De zielen van Nechen en Pe zijn twee Egyptische goden die staan voor de eenheid in het begin der tijden in de Egyptische mythologie.
Ze symboliseren de zielen (Bau) van de stad Pe (Boeto) in Neder-Egypte en de stad Nechen (Hierakonpolis) in Opper-Egypte.
Ze staan voor de heersers van de Pre-dynastieke periode van die twee steden en beschermden de (dode en levende) koning.
In het Egyptisch dodenboek staat het een en ander over de goden.

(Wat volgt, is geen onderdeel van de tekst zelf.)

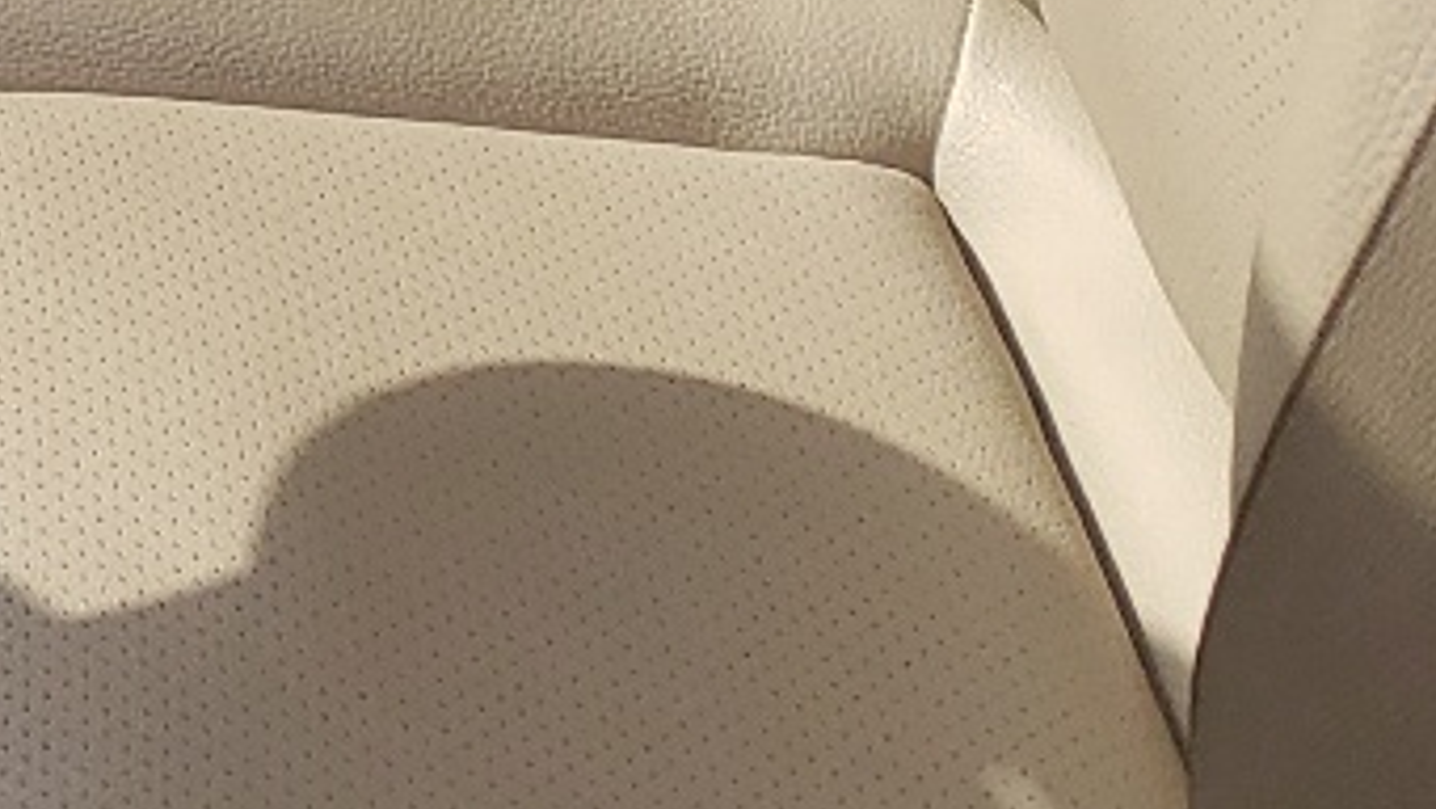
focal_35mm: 133
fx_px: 5065
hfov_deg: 14.8
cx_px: -813
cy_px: -910
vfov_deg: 8.6
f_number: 1.5
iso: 50
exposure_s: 1/2000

Zo zouden de zielen van Pe morren over de dood van Osiris en Horus vereren de nieuwe levende koning.
Ook zouden de zielen van de beide gebieden gelinkt worden aan de sterren zodat de koning via een kosmische trap de hemel kon bestijgen.
De twee goden worden afgebeeld als een jakhals (Nechen) en als een havik (Pe). Ze zijn meestal te herkennen aan de “jubelgroet” (Henu) die zij geven aan de koning.
De jubelgroet wordt gegeven aan de opgaande (reizende) zon of bij andere rituelen.
Vaak dragen zij ook nog een bark of zelfs de koning op hun schouders.
De goden hadden niet echt een vaste tempel; ze waren meer een personificatie van het vooroudergevoel van de koningen.
Ze speelden ook in vernieuwingsrituelen van de koning een rol.
De zielen van Pe en Nechen kwamen voor het eerst voor in het Middenrijk en daarna massaal in koningsgraven in het Nieuwe Rijk. Ze zijn te vinden in de Edfu tempel van Horus en in de tombe van Ramses I waar ze altijd als bijfiguren functioneren.